Top Timeshare Candidates

  • Tucker Barnhart (31): The Reds will have to decide between a $7.5MM club option and $500K buyout. Barnhart is a solid performer behind the plate and could function well as a half-time player for some time to come. The switch-hitter has a palatable 90 wRC+ against right-handed pitching.
  • Travis d’Arnaud (33): A strong bounceback 2019 season earned d’Arnaud a two-year deal with the Braves. He isn’t likely to turn into a full everyday receiver, having only once topped four hundred plate appearances in a season.
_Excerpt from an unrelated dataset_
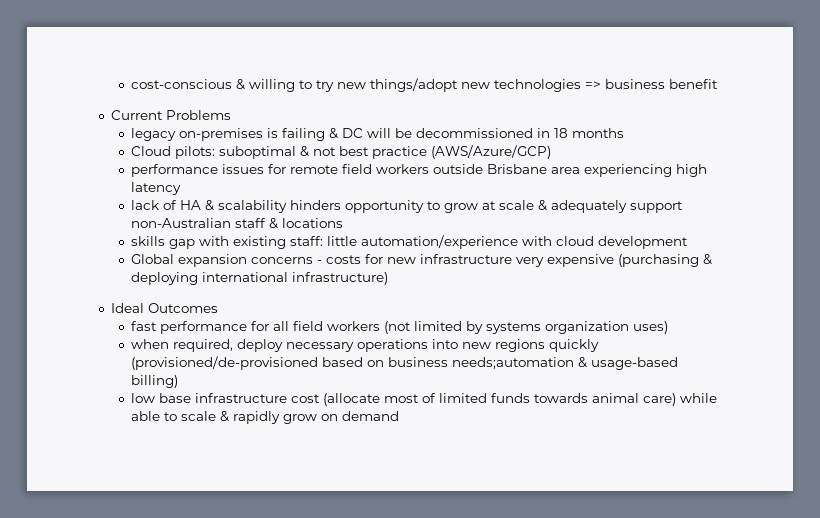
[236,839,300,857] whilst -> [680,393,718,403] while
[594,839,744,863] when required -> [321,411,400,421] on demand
  • Yan Gomes (34): While he’s a steady hand in the field, Gomes wasn’t able to match his solid 2018 offensive work in the 2019 season. The Nats still liked him well enough as a timeshare guy to offer a two-year pact.
  • Martin Maldonado (35): The bat is never going to be a strength, but Maldonado is a trusted hand. He keeps finding himself in demand at the trade deadline.
  • Manny Pina (34): Pina is a somewhat underappreciated contributor. He performs well with the mask on and doesn’t hurt too much on offense, where he’s a career 90 wRC+ performer.